■ Information:
----

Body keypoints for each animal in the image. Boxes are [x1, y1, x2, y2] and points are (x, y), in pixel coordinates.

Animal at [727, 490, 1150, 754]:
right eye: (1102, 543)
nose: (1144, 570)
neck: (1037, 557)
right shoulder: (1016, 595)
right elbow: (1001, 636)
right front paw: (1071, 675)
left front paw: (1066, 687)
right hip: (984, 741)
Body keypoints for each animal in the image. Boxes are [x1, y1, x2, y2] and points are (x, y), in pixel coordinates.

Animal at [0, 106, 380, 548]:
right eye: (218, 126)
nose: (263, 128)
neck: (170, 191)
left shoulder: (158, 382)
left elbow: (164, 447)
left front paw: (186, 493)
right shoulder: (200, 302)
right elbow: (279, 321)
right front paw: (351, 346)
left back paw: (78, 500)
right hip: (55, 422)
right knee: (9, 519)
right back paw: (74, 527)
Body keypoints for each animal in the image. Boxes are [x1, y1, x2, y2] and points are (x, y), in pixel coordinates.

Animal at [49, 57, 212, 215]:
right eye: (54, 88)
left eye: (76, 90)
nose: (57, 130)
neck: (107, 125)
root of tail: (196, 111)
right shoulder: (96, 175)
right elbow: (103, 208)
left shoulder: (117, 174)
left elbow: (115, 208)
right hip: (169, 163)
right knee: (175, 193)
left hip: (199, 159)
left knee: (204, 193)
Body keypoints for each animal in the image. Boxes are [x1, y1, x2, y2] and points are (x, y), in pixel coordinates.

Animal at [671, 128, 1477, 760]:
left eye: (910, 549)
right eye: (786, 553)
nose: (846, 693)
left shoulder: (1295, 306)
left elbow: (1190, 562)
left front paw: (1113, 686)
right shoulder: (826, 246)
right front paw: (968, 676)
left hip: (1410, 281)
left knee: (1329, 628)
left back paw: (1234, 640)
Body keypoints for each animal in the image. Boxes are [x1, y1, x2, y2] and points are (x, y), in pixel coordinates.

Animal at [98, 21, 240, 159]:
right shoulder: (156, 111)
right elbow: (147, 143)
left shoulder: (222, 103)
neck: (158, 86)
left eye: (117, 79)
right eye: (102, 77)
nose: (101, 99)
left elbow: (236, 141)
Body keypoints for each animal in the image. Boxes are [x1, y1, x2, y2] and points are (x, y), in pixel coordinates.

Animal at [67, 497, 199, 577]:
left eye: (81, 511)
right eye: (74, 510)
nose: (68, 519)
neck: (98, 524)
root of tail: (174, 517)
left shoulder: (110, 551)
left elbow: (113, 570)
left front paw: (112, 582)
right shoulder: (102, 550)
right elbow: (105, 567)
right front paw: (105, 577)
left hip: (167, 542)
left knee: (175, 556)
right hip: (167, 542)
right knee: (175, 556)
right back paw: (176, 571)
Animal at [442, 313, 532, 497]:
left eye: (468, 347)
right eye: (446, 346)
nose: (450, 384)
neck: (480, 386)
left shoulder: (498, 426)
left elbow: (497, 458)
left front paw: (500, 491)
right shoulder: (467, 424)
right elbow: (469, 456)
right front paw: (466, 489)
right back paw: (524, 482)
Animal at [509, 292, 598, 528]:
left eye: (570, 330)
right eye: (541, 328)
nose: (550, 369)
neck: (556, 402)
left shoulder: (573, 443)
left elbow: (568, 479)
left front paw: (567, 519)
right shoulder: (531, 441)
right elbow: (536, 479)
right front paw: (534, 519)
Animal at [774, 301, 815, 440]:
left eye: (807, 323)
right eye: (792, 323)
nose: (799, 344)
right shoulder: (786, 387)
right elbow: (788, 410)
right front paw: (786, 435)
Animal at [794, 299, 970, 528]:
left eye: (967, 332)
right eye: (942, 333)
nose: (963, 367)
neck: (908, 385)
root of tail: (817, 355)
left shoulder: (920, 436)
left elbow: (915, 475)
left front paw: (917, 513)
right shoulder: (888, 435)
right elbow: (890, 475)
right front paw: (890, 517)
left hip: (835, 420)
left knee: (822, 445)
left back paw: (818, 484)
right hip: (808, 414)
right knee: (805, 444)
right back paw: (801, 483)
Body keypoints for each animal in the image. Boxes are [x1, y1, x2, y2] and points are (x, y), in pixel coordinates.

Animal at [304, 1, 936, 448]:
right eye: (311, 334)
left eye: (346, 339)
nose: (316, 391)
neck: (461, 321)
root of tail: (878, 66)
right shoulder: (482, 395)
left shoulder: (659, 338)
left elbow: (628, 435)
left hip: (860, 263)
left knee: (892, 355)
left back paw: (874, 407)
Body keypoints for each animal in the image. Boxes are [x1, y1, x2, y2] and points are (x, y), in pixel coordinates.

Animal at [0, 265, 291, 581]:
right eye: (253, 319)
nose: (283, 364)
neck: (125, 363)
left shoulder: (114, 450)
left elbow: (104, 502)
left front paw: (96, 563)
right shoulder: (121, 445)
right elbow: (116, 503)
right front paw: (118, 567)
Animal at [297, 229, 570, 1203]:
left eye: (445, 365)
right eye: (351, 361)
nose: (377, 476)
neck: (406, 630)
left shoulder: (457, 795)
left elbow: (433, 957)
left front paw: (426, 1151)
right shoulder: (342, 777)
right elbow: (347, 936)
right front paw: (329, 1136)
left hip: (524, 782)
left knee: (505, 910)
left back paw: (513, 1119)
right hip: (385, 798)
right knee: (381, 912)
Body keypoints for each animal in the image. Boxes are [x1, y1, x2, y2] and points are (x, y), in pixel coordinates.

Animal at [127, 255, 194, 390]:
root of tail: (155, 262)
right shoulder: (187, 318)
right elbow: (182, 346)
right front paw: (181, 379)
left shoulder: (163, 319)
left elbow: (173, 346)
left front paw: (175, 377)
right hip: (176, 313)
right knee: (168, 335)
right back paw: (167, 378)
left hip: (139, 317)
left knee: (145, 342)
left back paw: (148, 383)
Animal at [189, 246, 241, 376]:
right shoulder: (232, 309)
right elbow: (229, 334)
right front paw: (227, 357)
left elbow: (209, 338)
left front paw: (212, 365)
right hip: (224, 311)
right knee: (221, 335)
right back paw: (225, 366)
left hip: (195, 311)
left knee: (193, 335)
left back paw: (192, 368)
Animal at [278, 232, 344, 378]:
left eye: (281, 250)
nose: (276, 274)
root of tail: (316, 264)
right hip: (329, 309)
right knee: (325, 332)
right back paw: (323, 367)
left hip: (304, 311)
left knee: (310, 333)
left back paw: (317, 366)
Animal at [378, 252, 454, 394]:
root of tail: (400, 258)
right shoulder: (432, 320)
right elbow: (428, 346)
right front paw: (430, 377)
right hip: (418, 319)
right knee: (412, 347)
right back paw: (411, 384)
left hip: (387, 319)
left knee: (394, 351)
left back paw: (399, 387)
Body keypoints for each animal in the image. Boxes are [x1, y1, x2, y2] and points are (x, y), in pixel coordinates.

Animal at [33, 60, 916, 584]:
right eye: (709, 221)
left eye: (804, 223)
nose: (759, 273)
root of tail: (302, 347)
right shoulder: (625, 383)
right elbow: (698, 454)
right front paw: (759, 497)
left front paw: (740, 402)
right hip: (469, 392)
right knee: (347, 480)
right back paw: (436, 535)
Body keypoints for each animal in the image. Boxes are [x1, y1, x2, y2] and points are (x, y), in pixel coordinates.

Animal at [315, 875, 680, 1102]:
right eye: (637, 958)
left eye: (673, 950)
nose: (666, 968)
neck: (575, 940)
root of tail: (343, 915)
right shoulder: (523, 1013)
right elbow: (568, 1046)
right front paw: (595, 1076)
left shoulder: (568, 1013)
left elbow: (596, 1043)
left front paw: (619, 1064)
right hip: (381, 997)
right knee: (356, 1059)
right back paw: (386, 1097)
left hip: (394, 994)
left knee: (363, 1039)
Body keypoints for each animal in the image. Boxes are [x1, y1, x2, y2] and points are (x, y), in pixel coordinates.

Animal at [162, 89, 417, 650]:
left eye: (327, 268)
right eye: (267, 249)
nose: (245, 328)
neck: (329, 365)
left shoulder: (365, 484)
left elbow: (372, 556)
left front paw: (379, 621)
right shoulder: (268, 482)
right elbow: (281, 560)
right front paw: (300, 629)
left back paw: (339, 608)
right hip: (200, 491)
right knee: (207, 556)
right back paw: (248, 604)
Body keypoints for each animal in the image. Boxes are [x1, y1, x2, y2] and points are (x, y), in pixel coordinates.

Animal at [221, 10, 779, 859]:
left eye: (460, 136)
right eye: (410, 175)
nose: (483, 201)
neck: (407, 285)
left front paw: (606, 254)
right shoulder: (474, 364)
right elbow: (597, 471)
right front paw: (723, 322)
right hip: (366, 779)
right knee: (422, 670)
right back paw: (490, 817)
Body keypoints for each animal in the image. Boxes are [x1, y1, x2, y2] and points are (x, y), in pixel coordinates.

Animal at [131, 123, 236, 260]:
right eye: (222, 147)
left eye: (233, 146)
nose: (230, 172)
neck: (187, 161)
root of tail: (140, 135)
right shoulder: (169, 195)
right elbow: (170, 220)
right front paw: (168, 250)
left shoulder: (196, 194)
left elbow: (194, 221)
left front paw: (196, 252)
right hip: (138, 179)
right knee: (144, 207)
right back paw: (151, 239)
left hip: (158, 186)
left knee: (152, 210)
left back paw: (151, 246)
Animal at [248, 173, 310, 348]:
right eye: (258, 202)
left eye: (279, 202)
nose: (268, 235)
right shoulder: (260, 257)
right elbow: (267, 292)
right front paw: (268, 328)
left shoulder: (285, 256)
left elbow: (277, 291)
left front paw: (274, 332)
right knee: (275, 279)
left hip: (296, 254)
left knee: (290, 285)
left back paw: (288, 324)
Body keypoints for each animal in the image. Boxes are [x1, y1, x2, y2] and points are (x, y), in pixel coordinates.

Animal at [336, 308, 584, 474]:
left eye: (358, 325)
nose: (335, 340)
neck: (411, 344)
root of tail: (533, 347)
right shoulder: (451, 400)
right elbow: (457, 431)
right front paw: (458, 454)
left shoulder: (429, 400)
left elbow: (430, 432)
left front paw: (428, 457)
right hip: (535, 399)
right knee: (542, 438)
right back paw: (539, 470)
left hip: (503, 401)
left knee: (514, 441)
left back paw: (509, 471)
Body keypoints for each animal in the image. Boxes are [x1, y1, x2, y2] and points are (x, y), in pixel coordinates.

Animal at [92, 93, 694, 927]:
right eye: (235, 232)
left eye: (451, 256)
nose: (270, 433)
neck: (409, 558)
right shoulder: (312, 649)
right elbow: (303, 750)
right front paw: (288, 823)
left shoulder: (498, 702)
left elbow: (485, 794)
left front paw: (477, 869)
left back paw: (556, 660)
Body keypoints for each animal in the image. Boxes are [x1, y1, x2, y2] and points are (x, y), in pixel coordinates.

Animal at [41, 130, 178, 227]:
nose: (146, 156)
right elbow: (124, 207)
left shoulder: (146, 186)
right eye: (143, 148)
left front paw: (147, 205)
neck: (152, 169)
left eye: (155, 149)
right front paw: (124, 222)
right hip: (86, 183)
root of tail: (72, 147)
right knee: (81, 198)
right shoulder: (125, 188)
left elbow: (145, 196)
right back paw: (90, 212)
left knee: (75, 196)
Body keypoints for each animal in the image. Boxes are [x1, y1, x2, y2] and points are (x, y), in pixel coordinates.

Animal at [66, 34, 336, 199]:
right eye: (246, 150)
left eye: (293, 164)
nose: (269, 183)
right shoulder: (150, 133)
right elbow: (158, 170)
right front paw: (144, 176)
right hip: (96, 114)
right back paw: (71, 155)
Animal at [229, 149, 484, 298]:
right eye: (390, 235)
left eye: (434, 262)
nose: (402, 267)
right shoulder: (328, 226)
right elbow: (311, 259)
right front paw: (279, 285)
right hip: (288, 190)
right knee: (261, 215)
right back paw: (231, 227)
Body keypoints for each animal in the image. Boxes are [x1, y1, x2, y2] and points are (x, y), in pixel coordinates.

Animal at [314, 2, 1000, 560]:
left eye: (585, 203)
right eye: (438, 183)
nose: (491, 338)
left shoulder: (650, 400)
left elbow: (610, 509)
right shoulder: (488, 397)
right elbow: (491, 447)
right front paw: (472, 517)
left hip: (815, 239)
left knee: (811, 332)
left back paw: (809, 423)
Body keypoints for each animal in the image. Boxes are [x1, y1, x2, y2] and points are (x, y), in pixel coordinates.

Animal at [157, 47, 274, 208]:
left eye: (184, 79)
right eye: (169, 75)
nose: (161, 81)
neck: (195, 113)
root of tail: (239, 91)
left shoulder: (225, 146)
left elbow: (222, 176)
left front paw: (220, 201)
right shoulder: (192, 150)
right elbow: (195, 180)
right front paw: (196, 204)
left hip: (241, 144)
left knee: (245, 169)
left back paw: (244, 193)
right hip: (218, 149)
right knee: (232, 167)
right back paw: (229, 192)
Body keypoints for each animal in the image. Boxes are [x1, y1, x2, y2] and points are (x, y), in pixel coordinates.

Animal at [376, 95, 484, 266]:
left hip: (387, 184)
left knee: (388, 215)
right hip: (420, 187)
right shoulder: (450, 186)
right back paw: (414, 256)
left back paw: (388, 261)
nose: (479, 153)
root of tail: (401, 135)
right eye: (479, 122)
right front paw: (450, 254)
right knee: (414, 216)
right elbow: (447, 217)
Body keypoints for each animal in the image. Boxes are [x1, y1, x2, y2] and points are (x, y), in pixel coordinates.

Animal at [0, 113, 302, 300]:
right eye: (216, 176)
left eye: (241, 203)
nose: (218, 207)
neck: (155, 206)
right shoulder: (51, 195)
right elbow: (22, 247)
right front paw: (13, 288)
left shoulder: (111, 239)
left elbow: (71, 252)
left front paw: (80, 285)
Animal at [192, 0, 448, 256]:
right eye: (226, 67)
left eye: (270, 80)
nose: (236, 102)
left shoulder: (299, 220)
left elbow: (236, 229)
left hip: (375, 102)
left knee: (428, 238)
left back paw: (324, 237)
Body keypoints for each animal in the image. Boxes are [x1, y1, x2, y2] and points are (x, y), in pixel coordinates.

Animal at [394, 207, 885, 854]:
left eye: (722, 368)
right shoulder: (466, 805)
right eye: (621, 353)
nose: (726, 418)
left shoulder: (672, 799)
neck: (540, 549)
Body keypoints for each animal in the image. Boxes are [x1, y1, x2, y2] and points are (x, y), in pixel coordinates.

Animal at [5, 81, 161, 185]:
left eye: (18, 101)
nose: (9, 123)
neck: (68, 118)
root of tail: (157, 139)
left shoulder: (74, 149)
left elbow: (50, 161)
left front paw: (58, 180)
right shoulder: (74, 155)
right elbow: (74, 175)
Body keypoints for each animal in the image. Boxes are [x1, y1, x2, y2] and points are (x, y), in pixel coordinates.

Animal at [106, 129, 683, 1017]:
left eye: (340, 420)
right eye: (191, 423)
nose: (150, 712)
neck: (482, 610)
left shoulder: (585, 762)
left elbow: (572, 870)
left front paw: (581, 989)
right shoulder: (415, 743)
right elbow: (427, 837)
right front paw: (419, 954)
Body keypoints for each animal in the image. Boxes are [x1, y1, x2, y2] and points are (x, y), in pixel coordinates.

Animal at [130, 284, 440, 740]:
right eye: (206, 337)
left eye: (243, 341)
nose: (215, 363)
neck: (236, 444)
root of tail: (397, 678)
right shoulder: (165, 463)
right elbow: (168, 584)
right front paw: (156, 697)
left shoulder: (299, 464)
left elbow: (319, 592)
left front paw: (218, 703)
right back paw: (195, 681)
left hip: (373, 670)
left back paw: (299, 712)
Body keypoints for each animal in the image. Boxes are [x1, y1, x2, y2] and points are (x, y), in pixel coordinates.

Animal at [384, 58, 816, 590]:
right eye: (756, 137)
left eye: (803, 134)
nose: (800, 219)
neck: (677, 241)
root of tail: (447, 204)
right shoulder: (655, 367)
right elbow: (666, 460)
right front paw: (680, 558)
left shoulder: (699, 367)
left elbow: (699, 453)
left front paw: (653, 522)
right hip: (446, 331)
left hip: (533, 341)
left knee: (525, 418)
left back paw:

----

■ Task goal: From the very first line of the data through the line with "right shoulder: (96, 175)" in it, please reproduce each line exactly and output nothing more.

■ Response box:
Body keypoints for each animal in the image. Boxes are [x1, y1, x2, y2] and points are (x, y), in pixel coordinates.

Animal at [727, 490, 1150, 754]:
right eye: (1102, 543)
nose: (1144, 570)
neck: (1037, 557)
right shoulder: (1016, 595)
right elbow: (1001, 636)
right front paw: (1071, 675)
left front paw: (1066, 687)
right hip: (984, 741)
Body keypoints for each animal in the image. Boxes are [x1, y1, x2, y2] and points are (x, y), in pixel coordinates.

Animal at [0, 106, 380, 548]:
right eye: (218, 126)
nose: (263, 128)
neck: (170, 191)
left shoulder: (158, 382)
left elbow: (164, 447)
left front paw: (186, 493)
right shoulder: (200, 302)
right elbow: (279, 321)
right front paw: (351, 346)
left back paw: (78, 500)
right hip: (55, 422)
right knee: (9, 519)
right back paw: (74, 527)
Body keypoints for each animal in the image. Boxes are [x1, y1, x2, y2] and points are (x, y), in pixel coordinates.

Animal at [49, 57, 212, 215]:
right eye: (54, 88)
left eye: (76, 90)
nose: (57, 130)
neck: (107, 125)
root of tail: (196, 111)
right shoulder: (96, 175)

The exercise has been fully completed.